======== RECORDS SUPPLIED ========

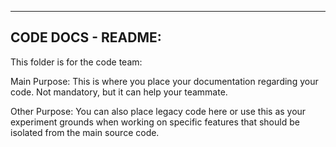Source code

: -------------------
CODE DOCS - README:
-------------------

This folder is for the code team:

Main Purpose: This is where you place your documentation regarding your code. Not mandatory, but it can help your teammate.

Other Purpose: You can also place legacy code here or use this as your experiment grounds when working on specific features 
that should be isolated from the main source code.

========

• WHAT YOU WILL DO: Reproduce the text of the entries above verbatim, leaving out the pictures.

• TASK SOLUTION:
Source code

: -------------------
CODE DOCS - README:
-------------------

This folder is for the code team:

Main Purpose: This is where you place your documentation regarding your code. Not mandatory, but it can help your teammate.

Other Purpose: You can also place legacy code here or use this as your experiment grounds when working on specific features 
that should be isolated from the main source code.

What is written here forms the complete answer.